Sambil menyeret rasa sesal dan bersalah ini kemanapun kami berjalan sekarang, kuterus-menerus berterima kasih kepada Bapakku. Terima kasih yang tak terhingga atas segala pelajaran hidup yang pada banyak bagian tak saya pahami awalnya. Takkan mampu kubayarkan semua apa yg telah Bapak lakukan dan berikan kepada kami. Penerjemahan Bapak yang berbeda tentang kasih sayang dan tanggung jawab kepada anak-anaknya menjadi sebuah pelajaran sangat mahal bagiku, bagi kami anak-anaknya.
Istirahatlah Bapakku. Saya tahu Bapak terlalu miskin untuk meninggalkan warisan berbentuk harta benda kepada kami. Tapi kenangan-kenangan dahsyat yang tiba-tiba menyeruak satu demi satu telah menjadi peninggalan yang semakin bernilai bagi kami. Pada banyak bagian, kenangan itu menyiksa sebab sesal dan rasa bersalah lebih mendominasi. Tak mengapa Bapak. Itu harga yang harus kami bayar atas kealfaan kami merawatmu jauh lebih banyak dari yang seharusnya. Maafkan kami Bapak.
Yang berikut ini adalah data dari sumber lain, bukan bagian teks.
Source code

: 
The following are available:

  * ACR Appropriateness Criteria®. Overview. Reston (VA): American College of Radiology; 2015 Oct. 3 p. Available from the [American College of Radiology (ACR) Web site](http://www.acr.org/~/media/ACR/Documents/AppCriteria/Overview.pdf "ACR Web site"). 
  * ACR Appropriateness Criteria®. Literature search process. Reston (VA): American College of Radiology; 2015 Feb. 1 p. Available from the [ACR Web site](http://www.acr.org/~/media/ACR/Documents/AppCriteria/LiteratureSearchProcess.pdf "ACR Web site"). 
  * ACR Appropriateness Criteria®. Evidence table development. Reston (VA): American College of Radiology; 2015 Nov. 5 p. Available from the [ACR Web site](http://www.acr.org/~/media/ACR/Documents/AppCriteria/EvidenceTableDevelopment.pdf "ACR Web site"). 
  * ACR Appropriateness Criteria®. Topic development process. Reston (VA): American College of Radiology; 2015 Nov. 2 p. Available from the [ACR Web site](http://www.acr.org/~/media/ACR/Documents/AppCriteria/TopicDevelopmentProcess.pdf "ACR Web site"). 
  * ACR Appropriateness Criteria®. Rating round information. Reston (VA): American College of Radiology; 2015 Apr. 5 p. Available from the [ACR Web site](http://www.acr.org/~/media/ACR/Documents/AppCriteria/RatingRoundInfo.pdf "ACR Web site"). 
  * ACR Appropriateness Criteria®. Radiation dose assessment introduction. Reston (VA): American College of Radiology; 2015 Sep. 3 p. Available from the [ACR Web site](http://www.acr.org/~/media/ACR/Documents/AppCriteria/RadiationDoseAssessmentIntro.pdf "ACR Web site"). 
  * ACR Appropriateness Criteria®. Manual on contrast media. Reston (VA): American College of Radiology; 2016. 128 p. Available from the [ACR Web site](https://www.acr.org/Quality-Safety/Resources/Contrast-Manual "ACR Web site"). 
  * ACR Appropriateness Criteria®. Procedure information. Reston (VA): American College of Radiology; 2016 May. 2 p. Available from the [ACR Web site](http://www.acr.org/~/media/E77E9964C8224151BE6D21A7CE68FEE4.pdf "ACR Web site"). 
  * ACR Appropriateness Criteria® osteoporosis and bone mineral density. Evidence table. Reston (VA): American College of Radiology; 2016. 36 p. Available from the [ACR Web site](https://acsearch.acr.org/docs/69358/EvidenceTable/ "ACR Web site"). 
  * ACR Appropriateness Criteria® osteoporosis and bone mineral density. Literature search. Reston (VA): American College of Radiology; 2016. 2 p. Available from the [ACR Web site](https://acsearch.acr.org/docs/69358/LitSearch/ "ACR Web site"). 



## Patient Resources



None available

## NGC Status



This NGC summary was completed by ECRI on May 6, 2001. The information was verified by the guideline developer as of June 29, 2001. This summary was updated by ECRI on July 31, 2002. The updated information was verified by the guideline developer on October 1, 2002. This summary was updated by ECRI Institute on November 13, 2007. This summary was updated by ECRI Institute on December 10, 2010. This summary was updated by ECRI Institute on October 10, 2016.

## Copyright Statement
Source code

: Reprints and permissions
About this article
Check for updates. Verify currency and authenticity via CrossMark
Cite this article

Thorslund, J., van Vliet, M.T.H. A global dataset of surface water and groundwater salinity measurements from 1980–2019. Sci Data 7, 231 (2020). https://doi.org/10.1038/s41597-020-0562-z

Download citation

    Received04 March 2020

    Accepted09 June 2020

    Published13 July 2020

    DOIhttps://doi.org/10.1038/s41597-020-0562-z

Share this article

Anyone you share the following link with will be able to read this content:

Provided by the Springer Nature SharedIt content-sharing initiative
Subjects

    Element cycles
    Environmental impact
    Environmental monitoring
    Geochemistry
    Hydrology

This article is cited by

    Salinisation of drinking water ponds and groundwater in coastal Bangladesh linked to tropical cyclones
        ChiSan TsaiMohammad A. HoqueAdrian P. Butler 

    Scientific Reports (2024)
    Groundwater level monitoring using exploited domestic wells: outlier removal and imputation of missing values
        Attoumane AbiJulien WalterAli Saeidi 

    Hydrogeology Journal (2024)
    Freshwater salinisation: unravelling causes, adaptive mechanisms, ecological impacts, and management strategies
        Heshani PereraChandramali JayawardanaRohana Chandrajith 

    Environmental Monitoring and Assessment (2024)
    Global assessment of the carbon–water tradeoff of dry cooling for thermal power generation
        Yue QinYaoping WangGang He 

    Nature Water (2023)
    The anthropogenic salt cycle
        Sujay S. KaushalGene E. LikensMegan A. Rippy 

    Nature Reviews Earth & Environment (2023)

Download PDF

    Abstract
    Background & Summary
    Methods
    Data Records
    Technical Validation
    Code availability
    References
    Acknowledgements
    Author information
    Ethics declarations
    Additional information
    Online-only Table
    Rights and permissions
Bapak, Saya beruntung memiliki banyak sahabat yang memberi kekuatan dari ucapan-ucapan duka mereka. Mereka adalah sahabat-sahabatku yang kupilih seperti didikan Bapak bahwa “bertemanlah dengan siapapun. Tapi hadirlah didepan mereka sebagai lelaki yang punya sikap dan martabat. Kamu bukan sahabat bagi mereka jika hanya bisa menyenang-nyenangkan mereka disaat kamu harus menyatakan apa adanya. Sahabat yang baik itu adalah yang bisa memahamimu apa adanya, demikian pula sebaliknya”. Ada banyak pesan Bapak yang rumit bagiku saat itu. Tapi pelan namun pasti semua itu melebur dalam darahku. Tak masalah Bapak. Aku bangga dengan wajahku hari ini, wajah yang Bapak pahat pada perjalanan waktuku, penempataan yang sangat keras. Saya akan selalu tegak seperti perintahmu: TEGAKLAH SEPERTI LELAKI SEBENARNYA!